Dataset entries
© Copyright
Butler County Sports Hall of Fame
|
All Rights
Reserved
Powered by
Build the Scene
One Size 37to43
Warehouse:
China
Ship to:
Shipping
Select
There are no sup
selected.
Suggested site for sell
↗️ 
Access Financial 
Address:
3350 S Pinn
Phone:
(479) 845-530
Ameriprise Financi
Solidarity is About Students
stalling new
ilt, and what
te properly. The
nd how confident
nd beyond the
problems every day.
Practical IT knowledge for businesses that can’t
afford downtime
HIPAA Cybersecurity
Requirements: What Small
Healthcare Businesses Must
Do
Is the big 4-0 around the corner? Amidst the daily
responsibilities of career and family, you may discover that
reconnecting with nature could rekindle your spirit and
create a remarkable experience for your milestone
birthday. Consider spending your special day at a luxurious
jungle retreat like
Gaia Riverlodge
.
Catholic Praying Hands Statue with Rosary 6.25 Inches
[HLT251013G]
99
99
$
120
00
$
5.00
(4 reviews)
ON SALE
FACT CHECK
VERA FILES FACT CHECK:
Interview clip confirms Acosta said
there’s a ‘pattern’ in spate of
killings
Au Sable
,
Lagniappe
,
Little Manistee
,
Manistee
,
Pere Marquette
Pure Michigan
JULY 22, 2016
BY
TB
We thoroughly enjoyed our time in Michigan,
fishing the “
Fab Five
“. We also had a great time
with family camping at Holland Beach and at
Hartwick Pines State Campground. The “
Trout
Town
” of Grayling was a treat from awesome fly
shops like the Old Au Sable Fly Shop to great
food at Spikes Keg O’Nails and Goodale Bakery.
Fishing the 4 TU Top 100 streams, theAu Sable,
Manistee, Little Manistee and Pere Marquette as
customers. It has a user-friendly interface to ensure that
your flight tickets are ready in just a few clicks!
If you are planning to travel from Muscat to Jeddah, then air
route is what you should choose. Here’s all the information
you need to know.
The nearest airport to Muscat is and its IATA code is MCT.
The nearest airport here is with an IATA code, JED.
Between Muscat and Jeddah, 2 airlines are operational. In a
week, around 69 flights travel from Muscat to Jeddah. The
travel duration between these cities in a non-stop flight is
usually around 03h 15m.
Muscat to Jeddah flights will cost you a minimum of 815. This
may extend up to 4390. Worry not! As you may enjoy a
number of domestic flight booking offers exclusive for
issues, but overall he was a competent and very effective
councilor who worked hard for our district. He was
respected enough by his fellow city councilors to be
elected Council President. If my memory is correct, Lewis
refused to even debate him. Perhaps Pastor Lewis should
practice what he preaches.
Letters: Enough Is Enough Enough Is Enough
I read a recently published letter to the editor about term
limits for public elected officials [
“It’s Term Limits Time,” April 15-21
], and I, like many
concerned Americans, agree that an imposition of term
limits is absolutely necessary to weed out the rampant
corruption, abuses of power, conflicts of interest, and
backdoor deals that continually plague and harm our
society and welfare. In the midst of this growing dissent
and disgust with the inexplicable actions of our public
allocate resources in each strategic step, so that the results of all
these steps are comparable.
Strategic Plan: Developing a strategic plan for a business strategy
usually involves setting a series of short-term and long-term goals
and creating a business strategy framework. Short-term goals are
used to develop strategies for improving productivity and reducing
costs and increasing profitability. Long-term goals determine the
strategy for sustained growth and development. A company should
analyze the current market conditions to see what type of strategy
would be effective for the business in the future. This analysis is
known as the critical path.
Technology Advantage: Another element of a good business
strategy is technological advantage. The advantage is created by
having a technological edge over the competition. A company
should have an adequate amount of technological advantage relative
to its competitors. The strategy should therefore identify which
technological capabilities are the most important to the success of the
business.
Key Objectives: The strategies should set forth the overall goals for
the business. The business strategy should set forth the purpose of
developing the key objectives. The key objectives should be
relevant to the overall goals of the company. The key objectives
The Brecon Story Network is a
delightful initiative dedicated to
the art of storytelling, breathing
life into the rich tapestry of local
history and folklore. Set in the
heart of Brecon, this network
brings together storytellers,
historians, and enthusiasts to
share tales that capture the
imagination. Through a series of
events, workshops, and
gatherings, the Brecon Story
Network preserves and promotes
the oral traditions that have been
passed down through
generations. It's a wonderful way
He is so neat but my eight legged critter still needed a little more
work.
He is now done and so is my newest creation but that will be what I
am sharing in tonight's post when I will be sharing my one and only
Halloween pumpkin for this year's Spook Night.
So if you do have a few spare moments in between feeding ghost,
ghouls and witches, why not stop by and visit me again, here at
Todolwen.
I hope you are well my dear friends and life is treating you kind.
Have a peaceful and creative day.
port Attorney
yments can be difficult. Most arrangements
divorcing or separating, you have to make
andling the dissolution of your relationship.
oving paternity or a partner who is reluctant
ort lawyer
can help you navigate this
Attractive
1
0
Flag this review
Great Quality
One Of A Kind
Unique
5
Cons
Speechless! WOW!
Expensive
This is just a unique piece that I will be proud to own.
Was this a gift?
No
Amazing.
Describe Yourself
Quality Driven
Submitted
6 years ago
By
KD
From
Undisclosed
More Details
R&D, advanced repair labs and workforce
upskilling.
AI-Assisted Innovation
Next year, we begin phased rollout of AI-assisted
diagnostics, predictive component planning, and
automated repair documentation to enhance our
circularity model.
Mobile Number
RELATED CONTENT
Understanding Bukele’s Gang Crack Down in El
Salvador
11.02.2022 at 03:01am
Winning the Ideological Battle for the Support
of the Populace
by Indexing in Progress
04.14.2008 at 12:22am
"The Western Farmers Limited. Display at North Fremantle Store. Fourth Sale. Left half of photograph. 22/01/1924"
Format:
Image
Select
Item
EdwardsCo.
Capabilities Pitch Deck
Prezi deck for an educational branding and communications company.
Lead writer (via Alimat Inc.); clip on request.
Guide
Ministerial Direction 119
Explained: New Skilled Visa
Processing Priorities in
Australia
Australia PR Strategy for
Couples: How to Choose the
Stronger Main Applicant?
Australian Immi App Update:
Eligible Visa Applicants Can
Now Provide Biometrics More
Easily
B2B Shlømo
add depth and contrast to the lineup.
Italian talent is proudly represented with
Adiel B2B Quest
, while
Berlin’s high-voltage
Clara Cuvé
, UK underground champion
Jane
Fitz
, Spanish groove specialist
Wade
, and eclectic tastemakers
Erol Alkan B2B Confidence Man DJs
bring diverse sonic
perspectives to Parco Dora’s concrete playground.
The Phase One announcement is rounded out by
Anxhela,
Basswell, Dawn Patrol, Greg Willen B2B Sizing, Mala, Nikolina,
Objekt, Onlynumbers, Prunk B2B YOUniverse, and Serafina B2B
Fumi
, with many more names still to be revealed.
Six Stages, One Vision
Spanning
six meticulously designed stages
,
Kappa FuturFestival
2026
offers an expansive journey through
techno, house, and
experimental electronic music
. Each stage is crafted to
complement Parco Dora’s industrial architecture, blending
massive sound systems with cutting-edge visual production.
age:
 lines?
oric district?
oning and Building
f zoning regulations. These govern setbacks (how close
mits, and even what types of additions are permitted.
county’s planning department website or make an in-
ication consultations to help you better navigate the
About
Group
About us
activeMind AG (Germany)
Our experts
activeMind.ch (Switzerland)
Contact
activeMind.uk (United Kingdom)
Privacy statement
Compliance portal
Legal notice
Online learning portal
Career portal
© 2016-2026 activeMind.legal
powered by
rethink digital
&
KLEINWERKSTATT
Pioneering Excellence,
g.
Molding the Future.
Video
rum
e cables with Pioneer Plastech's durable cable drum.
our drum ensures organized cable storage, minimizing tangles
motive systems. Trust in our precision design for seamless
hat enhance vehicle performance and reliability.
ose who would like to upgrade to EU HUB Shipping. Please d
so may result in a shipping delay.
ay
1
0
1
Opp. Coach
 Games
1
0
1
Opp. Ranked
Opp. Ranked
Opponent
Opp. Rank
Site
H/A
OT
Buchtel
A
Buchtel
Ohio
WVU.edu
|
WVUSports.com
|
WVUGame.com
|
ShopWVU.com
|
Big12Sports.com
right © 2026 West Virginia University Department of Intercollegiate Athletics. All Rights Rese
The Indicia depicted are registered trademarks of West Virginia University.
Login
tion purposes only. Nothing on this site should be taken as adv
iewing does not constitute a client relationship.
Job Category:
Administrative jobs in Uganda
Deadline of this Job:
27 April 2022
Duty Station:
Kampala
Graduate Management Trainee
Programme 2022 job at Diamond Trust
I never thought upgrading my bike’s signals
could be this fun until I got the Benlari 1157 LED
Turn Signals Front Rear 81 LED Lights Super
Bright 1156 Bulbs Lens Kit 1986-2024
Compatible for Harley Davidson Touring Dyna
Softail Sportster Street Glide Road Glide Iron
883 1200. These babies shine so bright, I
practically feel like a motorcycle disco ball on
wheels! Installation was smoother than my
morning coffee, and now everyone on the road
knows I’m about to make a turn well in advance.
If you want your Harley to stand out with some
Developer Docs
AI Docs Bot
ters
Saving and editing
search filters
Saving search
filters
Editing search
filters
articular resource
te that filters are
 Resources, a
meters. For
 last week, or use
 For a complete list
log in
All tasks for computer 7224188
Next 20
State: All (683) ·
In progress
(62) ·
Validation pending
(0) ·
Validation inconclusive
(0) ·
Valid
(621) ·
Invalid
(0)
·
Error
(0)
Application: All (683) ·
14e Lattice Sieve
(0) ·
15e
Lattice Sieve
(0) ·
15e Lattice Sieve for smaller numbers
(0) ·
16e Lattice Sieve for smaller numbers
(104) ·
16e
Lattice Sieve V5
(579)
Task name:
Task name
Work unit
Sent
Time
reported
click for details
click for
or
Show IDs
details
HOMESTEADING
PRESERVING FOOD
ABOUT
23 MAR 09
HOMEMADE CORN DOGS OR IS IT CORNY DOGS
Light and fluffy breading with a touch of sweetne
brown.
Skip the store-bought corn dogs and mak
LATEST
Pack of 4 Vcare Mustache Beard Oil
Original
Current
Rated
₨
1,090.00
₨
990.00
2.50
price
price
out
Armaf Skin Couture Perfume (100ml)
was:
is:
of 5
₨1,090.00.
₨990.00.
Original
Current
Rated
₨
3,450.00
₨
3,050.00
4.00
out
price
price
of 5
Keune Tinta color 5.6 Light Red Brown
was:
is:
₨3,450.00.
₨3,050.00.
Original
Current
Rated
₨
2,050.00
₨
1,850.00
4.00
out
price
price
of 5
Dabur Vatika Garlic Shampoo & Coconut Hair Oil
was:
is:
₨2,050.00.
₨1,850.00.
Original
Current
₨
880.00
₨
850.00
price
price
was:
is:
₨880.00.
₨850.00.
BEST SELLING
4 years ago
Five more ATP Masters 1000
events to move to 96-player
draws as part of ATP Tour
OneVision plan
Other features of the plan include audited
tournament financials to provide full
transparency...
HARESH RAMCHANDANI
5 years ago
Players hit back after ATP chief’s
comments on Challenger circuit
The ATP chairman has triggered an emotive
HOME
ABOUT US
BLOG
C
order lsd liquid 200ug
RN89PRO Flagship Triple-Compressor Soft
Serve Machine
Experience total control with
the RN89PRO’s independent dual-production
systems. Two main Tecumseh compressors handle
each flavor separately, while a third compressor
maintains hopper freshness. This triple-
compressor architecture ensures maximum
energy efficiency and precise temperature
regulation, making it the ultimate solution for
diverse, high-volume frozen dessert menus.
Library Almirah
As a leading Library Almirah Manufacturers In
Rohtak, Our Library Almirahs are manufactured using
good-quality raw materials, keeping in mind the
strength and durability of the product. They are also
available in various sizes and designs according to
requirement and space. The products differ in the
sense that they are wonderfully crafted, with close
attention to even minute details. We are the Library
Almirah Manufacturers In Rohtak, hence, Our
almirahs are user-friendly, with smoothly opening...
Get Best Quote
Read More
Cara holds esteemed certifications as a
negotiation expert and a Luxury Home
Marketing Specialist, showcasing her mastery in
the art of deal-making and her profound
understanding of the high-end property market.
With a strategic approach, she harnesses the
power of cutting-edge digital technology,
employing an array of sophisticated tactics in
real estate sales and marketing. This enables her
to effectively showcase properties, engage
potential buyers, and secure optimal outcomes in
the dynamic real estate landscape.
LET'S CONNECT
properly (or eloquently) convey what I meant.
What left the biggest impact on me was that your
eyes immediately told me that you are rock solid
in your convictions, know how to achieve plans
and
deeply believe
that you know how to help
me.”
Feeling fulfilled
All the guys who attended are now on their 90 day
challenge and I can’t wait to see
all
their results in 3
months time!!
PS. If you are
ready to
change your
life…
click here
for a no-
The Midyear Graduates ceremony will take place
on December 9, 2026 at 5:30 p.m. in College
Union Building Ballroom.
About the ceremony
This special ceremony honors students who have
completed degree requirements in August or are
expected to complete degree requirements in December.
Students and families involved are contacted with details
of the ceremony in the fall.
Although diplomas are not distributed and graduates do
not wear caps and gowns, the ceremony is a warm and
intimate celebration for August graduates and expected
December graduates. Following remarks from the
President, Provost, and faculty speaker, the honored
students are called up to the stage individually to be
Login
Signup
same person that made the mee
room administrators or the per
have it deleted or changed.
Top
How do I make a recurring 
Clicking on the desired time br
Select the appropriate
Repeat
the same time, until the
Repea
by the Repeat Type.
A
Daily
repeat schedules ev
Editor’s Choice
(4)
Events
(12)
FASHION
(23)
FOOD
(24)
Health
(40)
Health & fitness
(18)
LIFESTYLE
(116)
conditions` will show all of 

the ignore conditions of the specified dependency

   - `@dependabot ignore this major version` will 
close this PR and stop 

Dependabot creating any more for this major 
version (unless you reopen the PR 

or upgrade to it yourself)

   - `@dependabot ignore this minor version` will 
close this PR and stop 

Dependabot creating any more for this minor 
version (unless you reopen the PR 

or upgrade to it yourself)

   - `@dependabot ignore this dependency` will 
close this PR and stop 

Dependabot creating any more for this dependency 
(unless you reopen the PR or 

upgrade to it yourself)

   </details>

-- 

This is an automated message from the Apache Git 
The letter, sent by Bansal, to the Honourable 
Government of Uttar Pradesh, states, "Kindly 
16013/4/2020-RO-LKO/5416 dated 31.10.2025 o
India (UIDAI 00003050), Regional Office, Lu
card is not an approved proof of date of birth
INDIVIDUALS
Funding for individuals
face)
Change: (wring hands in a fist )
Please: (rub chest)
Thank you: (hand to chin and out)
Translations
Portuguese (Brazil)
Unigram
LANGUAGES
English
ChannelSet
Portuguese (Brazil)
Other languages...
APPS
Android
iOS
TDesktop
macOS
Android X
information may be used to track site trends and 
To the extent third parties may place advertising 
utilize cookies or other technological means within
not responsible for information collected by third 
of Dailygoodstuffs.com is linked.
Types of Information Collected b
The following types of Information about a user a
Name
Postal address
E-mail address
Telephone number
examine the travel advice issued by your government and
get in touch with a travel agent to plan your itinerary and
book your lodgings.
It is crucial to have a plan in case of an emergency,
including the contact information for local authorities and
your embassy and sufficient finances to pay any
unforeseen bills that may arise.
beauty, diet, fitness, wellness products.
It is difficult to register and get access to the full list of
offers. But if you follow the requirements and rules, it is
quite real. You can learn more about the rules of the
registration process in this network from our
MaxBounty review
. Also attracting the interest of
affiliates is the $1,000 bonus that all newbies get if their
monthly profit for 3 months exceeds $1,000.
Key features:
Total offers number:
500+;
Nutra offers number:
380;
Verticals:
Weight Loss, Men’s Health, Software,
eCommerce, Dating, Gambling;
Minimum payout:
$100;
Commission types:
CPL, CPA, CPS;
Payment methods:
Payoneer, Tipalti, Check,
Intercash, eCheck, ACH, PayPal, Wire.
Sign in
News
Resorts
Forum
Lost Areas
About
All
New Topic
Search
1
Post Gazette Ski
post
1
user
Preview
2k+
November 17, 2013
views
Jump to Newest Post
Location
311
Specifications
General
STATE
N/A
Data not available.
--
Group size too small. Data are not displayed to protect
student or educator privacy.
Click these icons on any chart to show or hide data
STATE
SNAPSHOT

Work task: Print the first line of the records above and each line after it, exactly, through the line with "Ameriprise Financi".

Written solution:
© Copyright
Butler County Sports Hall of Fame
|
All Rights
Reserved
Powered by
Build the Scene
One Size 37to43
Warehouse:
China
Ship to:
Shipping
Select
There are no sup
selected.
Suggested site for sell
↗️ 
Access Financial 
Address:
3350 S Pinn
Phone:
(479) 845-530
Ameriprise Financi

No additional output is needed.